Sourcing local produce and using pre-Hispanic agricultural techniques, Baldío has embraced a regenerative ethos - with delicious results

- Imogen Lepere

Sin bins Mexican restaurant on a zero-waste mission

Hunched over the pass in the open restaurant kitchen, a team of chefs are dusting ceviche with a powder made from lime skins that would, in most cases, have been thrown away.

The Mexico City restaurant where they work looks like most restaurant kitchens but it lacks one key element: there is no bin.

Baldío was co-founded by brothers Lucio and Pablo Usobiaga and chef Doug McMaster, best known for his zero-waste spot Silo London. “In my eyes, bins are coffins for things that have been badly designed,” said McMaster. “If there was a trophy for negligence, it would be bin-shaped.”
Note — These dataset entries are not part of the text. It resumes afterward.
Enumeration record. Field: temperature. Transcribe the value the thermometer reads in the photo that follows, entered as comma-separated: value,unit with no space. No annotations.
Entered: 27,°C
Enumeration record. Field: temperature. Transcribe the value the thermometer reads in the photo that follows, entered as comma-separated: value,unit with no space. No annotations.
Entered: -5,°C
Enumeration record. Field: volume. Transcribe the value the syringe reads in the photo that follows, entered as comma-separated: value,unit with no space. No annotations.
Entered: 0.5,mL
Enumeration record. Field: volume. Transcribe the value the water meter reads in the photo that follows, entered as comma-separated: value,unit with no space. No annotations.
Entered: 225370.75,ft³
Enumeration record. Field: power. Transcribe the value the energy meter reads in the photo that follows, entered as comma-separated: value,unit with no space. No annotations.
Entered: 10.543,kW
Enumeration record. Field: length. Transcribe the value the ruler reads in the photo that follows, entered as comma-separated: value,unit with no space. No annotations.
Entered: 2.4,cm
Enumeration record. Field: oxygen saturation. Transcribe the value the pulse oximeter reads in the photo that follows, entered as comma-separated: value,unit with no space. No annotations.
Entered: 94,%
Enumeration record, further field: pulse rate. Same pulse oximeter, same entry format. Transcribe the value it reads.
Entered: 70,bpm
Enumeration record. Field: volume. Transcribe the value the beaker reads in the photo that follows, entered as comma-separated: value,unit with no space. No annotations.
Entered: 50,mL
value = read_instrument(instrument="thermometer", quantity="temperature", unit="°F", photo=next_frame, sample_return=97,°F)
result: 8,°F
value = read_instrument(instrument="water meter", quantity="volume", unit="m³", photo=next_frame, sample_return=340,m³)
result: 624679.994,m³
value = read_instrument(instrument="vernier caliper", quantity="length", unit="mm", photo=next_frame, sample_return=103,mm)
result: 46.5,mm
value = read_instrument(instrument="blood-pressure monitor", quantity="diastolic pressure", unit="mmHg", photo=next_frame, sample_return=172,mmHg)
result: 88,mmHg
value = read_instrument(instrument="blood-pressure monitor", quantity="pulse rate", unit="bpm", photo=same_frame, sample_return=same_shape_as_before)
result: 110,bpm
The food, which recently earned a Michelin green star, is creative but still quintessentially Mexican: squash tostada with guaca-broccoli, maguey flower, maguey worm, or grass-fed pork from Veracruz with tamarind mole, served with chinampa greens and house-made kimchi. Significant planning is needed from sourcing to preparation, and the founders are also behind Arca Tierra, a regenerative agriculture project that includes a network of 50 farmers in central Mexico as well as the organisation’s own farm in the pre-Aztec canal system at Xochimilco, in the south of Mexico City.

“Restaurants can have a big environmental impact but they also have a big reach,” says Lucio Usobiaga. “We want Baldío to be a model that shows it’s possible to be both zero waste and to rely on farmers rather than supermarkets.”